1. In the diagram, all projects start at the bottom of the diagram. Technically, this is still a failure state, as we have not yet put any effort into the project and so the ML project would, unsurprisingly, be considered a failure. As ML effort ramps up, the project moves upwards in the diagram. Ideally, to minimise project risk the goal would be to stay in the middle of the diagram, at #7.

2. However, cost pressures may arise from the business, causing insufficient resources (time, staffing or equipment) to be available for the project. For example, key members of your project may be partially reassigned to other projects. A project in this situation runs the risk of failing by losing momentum, and then exiting off in the bottom-left of the figure. A robust and honest appraisal of the project scope and strategic value may be required.

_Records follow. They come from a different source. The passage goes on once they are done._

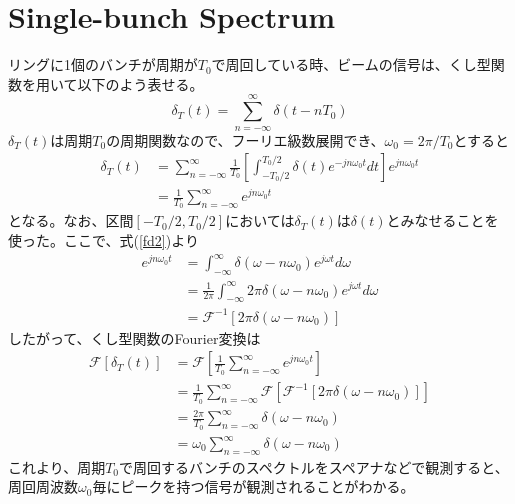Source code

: \documentclass[]{jlreq}
\theoremstyle{definition}
\begin{document}
\section{Single-bunch Spectrum}
リングに1個のバンチが周期が$T_0$で周回している時、ビームの信号は、くし型関数を用いて以下のよう表せる。
%
\begin{equation}
  \delta_T (t) = \sum_{n=-\infty}^{\infty} \delta (t - n T_0 )
\end{equation}
%
$\delta_T (t)$は周期$T_0$の周期関数なので、フーリエ級数展開でき、$\omega_0 = 2\pi / T_0$とすると
%
\begin{align}
  \delta_T(t) &= \sum_{n = -\infty}^{\infty} \frac{1}{T_0} \left[\int_{-T_0/2}^{T_0/2}\delta (t) e^{-j n \omega_0 t} dt\right] 
  e^{j n \omega_0 t} \\
              &= \frac{1}{T_0} \sum_{n = -\infty}^{\infty} e^{j n \omega_0 t} 
\end{align}
%
となる。なお、区間$[-T_0/2, T_0/2]$においては$\delta_T(t)$は$\delta(t)$とみなせることを使った。ここで、式(\ref{fd2})より
%
\begin{align}
  e^{j n \omega_0 t} &=  \int_{-\infty}^{\infty} \delta (\omega - n \omega_0) e^{j \omega t} d\omega \\ 
      &= \frac{1}{2\pi} \int_{-\infty}^{\infty} 2\pi \delta (\omega - n \omega_0) e^{j \omega t} d\omega \\ 
      &= \mathcal{F}^{-1}[2\pi \delta(\omega - n\omega_0)] 
\end{align}
%
したがって、くし型関数のFourier変換は
%
\begin{align}
  \mathcal{F}[\delta_T(t)] &= \mathcal{F}\left[\frac{1}{T_0} \sum_{n = -\infty}^{\infty} e^{j n \omega_0 t}\right] \\ 
      & = \frac{1}{T_0} \sum_{n = -\infty}^{\infty} \mathcal{F}[\mathcal{F}^{-1}[2\pi \delta(\omega - n\omega_0)]] \\ 
      & = \frac{2 \pi}{T_0} \sum_{n = -\infty}^{\infty} \delta(\omega - n\omega_0)\\ 
      &= \omega_0 \sum_{n = -\infty}^{\infty} \delta(\omega - n\omega_0)
\end{align}
%
これより、周期$T_0$で周回するバンチのスペクトルをスペアナなどで観測すると、周回周波数$\omega_0$毎にピークを持つ信号が観測されることがわかる。
%
\end{document}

3. If this failure state is avoided, the project may then proceed at a healthy pace, and so it moves upwards in the figure. At this stage, the combination of successful ML development effort and robust cost control pressures don’t leave much time or money to train staff in how the new system will be used or integrated into their current workflow. Some staff may not have the necessary skills to allow them to succeed in this new ML-powered future. If the end-users of the system do not or cannot understand how the project benefits them, these are barriers to adoption. If these are sufficiently large, this can eliminate any potential benefits that the project would have delivered. Conversely, if developers are not engaging sufficiently with the end-users to understand and deliver the features that they need, then there is also no incentive to use the system.

4. The next failure mode is most common when ML efforts are extensive but disconnected from the rest of the business. The danger here comes from insufficient end-user engagement & training and insufficient cost pressures. The project moves upwards and exits at the top of the diagram. The result is a White Elephant. These projects are generally incredibly expensive, breathtaking in scope and are astounding technical achievements. If only we knew what they did or how to use them. Where possible, these projects tend to be rapidly shelved and everyone involved in them quickly tries to move on. This is not always possible. If you find yourself moving in this direction, focus on delivering rapid iterations, that each provide incremental value to the end-users.

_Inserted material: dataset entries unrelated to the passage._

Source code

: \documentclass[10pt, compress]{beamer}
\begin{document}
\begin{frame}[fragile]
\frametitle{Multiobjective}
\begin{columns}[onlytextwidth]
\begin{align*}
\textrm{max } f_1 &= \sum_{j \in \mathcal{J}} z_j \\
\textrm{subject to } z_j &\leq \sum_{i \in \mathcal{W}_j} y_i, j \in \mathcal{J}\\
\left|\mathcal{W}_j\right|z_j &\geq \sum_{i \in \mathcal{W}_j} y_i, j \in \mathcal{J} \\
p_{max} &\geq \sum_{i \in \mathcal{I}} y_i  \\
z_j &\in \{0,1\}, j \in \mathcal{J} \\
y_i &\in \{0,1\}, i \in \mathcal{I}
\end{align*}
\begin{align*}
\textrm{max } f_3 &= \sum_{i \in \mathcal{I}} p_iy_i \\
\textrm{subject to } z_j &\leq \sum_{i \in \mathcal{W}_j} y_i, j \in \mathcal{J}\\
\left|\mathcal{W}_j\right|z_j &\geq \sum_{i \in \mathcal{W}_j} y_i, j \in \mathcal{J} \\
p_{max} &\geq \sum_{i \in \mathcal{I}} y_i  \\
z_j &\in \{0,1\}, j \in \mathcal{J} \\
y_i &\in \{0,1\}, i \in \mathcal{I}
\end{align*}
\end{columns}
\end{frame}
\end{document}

5. If too much effort is spent on end-user engagement and training, the development team can find themselves becoming too responsive to user requests and feedback. In this situation the team is expending considerable effort in developing the core features, and even more in engaging with the end-users, redesigning the system and refactoring code. This scope creep increases the cost of the project, potentially to the point where a positive return on investment can never be achieved by the project. The project may be successful both technically and organisationally, but financially it is a failure. Having and communicating a clear vision for what is in and out of scope for the project is essential to avoid this outcome.

6. Finally, the last failure mode is less common overall but more typically a problem for organisations that operate in Consulting & Professional Services. Your organisation may end up spending more time talking to users about the solution than actually implementing it. After establishing a thorough understanding of the problem you are able to identify a brilliant solution. However, faced with insufficient development resources to develop and implement it, all you are able to achieve is to write a compelling report. In academia, you would write a scientific paper instead. In this situation, if it is not possible to rectify the lack of development resources, your best bet will be to develop your theoretical proof of concept into something presented as a Minimum Viable Product.

7. At this stage it may seem like the only way to lead a ML/AI project to success is the impossible solution of investing 100% of effort in each of the three axes. However, the idea of this model is to help you find a balance between each of these factors. “Balance” is the keyword. It is something that’s inherently dynamic, and the optimum mixture of factors will change over the course of the project, as it progresses from a bright idea to an amazing product.